13. THEY LIKE IT IF YOU’RE NICE.
Because they deal with people in distress, a paramedic’s job is often thankless. It helps if you’re nice. “We’re human. We make mistakes,” Thomas says. “We have bad days, we have good days. We all come to work to help people and we try our best. But it’s up to the person that we’re helping to meet us half way. We know we’re coming in on the worst day of your life—but the best thing that you can do is just give us your cooperation. You want to get to the hospital. We want to take you to the hospital. But we have to assess you first.”
14. THE ONLY WAY TO KNOW WHETHER YOU’RE A PARAMEDIC IS TO GO ON A FIRST CALL.
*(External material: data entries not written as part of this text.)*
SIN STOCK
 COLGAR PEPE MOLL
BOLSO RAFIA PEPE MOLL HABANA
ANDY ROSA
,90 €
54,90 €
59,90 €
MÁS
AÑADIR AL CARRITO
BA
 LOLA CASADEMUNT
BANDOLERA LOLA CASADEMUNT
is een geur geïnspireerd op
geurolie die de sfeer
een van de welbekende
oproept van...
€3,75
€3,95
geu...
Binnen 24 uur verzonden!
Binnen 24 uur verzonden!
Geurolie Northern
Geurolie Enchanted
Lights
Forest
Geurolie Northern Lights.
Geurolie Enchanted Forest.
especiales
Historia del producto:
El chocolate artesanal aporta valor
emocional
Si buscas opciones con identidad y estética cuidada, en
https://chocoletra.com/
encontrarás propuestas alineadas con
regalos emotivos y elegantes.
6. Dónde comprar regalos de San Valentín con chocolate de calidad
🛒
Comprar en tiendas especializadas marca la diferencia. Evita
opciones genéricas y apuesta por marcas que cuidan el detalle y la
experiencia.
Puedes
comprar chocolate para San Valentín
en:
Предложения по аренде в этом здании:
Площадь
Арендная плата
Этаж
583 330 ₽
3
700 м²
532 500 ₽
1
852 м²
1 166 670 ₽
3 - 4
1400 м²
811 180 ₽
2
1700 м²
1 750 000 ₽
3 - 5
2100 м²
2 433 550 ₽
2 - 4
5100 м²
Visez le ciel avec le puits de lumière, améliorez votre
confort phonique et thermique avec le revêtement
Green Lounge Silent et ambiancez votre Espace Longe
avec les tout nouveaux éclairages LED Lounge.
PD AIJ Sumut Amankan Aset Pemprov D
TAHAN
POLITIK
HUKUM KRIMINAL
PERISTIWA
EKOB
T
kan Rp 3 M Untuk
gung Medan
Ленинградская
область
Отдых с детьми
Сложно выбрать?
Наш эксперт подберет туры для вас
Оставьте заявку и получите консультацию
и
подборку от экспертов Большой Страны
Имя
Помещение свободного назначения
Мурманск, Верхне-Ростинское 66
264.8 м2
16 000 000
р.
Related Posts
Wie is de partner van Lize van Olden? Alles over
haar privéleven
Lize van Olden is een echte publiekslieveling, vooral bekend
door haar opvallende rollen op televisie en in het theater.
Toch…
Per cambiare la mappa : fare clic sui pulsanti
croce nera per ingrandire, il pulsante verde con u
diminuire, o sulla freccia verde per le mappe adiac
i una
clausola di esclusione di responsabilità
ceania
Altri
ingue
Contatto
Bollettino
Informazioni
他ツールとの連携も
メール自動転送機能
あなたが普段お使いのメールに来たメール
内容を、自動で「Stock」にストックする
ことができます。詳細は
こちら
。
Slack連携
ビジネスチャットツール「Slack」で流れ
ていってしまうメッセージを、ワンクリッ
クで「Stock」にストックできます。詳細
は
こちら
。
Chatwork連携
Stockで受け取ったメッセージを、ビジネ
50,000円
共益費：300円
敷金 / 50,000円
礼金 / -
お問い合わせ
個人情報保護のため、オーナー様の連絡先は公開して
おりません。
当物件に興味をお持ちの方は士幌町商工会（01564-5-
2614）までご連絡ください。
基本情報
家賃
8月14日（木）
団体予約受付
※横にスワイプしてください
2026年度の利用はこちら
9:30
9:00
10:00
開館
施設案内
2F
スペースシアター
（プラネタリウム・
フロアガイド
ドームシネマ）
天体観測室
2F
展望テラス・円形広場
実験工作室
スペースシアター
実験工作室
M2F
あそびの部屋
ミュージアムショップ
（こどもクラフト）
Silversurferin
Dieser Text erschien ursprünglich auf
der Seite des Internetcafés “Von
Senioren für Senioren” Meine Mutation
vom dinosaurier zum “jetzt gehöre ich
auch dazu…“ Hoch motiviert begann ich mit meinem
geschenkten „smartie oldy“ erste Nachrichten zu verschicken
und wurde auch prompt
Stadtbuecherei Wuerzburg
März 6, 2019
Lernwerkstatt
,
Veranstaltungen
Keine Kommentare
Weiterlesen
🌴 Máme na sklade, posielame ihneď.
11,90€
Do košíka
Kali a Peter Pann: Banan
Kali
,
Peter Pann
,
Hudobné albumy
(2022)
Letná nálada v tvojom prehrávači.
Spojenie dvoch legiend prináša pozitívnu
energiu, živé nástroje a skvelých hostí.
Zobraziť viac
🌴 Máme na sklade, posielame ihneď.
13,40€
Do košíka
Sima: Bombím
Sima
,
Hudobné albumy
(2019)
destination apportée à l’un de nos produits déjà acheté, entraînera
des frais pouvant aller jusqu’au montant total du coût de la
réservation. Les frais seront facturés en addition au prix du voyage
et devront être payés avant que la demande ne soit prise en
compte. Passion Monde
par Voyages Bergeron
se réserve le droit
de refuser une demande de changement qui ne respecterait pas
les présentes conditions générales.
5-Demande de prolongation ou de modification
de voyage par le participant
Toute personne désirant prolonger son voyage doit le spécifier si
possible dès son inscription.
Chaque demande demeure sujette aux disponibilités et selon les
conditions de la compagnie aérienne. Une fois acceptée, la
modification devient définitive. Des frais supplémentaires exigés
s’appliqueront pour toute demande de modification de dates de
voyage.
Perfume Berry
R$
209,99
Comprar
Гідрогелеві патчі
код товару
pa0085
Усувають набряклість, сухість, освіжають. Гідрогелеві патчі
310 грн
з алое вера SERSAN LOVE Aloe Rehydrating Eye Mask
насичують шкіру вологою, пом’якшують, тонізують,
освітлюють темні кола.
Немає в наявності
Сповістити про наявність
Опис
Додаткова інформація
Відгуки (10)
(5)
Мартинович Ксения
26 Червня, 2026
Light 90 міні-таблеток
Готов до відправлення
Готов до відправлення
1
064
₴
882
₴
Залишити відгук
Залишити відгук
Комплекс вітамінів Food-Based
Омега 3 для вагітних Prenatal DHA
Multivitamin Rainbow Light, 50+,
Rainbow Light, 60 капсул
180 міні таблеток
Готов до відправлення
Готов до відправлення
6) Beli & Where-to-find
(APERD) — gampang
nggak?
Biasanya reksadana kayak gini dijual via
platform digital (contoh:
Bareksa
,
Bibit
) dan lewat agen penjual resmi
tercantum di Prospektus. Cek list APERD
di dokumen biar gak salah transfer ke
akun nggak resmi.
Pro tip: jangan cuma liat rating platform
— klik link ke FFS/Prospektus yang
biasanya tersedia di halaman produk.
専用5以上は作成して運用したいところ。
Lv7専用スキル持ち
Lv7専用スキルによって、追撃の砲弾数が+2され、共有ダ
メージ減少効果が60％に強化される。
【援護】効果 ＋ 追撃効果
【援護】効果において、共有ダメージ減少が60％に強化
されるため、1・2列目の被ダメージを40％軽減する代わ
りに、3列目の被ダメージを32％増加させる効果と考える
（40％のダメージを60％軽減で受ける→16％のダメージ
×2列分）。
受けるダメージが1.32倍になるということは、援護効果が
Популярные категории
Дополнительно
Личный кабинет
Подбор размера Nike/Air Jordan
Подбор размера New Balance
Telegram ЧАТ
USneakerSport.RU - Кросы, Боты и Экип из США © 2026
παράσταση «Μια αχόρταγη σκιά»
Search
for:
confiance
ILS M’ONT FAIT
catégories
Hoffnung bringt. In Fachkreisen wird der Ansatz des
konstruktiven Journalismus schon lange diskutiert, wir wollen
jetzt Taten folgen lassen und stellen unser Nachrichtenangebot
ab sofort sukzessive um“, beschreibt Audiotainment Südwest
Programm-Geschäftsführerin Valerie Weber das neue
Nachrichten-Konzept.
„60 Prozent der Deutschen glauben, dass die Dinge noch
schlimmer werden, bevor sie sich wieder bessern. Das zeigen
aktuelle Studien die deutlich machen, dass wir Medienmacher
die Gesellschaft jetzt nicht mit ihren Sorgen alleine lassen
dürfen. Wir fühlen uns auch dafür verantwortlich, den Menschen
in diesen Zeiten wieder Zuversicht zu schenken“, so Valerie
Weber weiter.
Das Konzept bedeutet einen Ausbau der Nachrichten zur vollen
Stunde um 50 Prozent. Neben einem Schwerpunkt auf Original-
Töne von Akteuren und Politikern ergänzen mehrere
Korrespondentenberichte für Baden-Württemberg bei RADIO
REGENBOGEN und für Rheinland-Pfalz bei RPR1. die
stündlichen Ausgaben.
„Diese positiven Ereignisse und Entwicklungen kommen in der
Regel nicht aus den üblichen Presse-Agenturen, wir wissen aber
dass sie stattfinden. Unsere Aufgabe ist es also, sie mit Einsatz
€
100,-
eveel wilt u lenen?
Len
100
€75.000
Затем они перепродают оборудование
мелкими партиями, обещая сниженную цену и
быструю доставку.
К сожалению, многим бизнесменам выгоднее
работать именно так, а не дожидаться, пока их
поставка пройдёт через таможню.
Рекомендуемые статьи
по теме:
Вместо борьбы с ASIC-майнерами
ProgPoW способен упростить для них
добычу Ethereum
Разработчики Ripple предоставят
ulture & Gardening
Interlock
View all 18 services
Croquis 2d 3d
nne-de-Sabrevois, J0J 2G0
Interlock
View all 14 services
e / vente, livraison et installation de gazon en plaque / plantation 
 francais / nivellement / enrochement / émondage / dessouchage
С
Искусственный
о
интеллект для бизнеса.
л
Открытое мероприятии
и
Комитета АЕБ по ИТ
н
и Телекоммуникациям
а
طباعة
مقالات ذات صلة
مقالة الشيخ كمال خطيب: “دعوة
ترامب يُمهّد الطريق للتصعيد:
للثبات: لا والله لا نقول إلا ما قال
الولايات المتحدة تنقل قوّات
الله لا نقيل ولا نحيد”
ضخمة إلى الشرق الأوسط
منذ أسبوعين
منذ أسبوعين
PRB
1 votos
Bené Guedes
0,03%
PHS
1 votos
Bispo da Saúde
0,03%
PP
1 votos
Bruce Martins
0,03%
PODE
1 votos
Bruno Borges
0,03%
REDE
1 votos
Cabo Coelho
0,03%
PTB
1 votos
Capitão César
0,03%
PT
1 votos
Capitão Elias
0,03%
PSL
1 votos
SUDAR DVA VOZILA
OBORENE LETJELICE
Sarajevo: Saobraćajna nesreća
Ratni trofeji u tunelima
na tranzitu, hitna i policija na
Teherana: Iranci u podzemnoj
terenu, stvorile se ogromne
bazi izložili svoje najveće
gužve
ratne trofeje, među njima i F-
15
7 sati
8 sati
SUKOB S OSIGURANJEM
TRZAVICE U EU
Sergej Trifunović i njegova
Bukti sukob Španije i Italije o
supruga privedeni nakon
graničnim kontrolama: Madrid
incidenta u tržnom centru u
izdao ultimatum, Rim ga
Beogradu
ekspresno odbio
Bruce emphasizes that much of what a paramedic sees on a daily basis the general public will never have to encounter in their lives. “It’s a very gratifying job,” he says, “but it’s a tough job. You see a lot of things that you can’t get rid of.” Despite the many hours of training and simulations that go into certification, it’s not possible for an EMS worker to know how they will react in a real situation until they are actually in one. “You can do all the classroom work and all the preparatory imagining of what it’s going to be like when you’re standing in front of a person who’s dying,” Nick says. “Sometimes people just can’t handle it, and you can’t really guess who it’s going to be.” He adds, however, that he took to the job pretty quickly. Fortunately for the public, people who have what it takes to be a paramedic are out there.